# Ejercicios
1. Responde según el texto:
(a) ¿En qué lugar realizan sus exequias los familiares de la niña?
(b) ¿En quiénes ya no confía la mayoría de los estadounidenses?
(c) ¿Hacia qué país se enviaron las tropas?
2. Transcribe el fragmento del texto que comienza en las palabras "La cuestión es" y termina después de "rumbo a Irak.".

# Texto
□ □ □ □ □ □ □

Anteojeras americanas
Ampliar la imagen Familiares de una niña de cuatro años fallecida tras la explosión de un coche bomba realizan sus exequias en una mezquita de Bagdad Foto: Ap
Ahora que la mayoría de los estadunidenses dejaron de creer en la guerra, ahora que ya no confían en Bush ni en su gobierno, ahora que la evidencia del engaño es apabullante (tanto, que hasta los principales medios, siempre tarde, comienzan a registrar indignación), podríamos preguntar: ¿cómo tanta gente se dejó engañar tan fácil?
La cuestión es importante porque nos podría ayudar a entender por qué los estadunidenses se apresuraron a declarar su apoyo a que el presidente enviara tropas al otro lado del mundo rumbo a Irak.

□ □ □ □ □ □ □

# Material proporcionado
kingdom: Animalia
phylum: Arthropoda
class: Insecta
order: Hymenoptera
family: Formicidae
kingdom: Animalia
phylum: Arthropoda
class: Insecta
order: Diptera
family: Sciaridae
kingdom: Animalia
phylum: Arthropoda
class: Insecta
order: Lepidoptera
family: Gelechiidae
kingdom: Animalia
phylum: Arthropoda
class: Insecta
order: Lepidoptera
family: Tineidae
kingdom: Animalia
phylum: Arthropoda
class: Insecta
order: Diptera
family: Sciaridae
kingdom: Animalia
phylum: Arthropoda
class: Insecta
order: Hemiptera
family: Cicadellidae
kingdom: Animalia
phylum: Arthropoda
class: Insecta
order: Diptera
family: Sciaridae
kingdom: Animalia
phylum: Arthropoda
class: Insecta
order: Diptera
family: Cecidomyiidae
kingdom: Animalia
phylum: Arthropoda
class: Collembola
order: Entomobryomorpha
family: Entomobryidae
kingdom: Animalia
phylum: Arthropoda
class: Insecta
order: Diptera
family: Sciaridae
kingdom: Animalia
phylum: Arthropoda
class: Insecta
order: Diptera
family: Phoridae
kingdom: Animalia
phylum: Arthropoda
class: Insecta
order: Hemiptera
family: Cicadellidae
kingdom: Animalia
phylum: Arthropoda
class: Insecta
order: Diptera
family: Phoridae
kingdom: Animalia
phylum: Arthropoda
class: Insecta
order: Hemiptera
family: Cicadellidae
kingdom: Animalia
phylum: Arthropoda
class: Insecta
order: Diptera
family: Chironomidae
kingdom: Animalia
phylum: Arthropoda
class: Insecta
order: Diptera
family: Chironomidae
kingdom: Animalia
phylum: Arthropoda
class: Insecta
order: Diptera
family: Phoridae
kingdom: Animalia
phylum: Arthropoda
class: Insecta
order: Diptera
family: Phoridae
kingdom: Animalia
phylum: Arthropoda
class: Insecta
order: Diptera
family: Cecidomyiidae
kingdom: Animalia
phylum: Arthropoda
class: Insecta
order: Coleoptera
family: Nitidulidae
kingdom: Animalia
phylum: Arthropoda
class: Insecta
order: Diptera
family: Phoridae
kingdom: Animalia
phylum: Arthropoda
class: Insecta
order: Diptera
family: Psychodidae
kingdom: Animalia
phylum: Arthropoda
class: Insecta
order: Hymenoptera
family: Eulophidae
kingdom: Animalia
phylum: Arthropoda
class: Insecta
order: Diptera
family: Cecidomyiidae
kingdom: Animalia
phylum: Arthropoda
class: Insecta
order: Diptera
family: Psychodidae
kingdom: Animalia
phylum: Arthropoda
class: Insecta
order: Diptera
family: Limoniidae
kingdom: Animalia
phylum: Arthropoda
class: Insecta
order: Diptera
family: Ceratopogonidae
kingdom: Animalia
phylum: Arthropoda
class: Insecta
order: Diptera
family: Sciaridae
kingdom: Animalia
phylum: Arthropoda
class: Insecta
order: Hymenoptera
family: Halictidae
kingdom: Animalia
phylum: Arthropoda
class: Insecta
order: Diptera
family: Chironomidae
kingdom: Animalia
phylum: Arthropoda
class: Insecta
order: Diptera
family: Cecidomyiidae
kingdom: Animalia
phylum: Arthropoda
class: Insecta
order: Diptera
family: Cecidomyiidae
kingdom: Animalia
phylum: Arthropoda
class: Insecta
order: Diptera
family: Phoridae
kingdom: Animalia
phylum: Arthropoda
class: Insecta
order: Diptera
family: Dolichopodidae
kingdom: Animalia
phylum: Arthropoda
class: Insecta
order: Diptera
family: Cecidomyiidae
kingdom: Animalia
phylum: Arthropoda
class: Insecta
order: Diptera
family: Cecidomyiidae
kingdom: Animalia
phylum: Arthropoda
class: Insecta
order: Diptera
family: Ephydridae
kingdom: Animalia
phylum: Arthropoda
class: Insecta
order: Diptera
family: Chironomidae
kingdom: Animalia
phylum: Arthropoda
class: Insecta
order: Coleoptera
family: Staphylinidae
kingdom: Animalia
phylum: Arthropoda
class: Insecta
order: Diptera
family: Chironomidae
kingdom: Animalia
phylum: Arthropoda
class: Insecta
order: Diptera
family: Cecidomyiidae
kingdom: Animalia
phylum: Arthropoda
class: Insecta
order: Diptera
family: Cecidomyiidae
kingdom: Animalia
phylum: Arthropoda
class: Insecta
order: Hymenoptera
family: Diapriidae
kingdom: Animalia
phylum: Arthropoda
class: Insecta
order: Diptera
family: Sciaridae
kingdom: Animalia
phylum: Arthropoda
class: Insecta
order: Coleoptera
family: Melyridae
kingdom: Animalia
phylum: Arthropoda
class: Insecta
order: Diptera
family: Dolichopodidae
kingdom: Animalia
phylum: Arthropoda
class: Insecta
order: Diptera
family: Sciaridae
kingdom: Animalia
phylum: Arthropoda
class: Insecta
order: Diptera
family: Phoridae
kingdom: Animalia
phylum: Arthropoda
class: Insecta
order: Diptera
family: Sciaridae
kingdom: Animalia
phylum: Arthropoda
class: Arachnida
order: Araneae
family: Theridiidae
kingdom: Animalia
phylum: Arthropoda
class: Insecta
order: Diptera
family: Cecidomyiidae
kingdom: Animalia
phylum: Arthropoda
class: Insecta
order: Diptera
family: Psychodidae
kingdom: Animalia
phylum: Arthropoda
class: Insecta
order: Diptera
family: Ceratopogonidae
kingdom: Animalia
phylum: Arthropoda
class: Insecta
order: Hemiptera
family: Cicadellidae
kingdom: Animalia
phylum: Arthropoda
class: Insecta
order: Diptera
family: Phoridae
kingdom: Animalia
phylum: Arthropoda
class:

□ □ □ □ □ □ □

# Respuestas
1.
(a) En una mezquita de Bagdad.
(b) En Bush y en su gobierno.
(c) A Irak.

2.
La cuestión es importante porque nos podría ayudar a entender por qué los estadunidenses se apresuraron a declarar su apoyo a que el presidente enviara tropas al otro lado del mundo rumbo a Irak.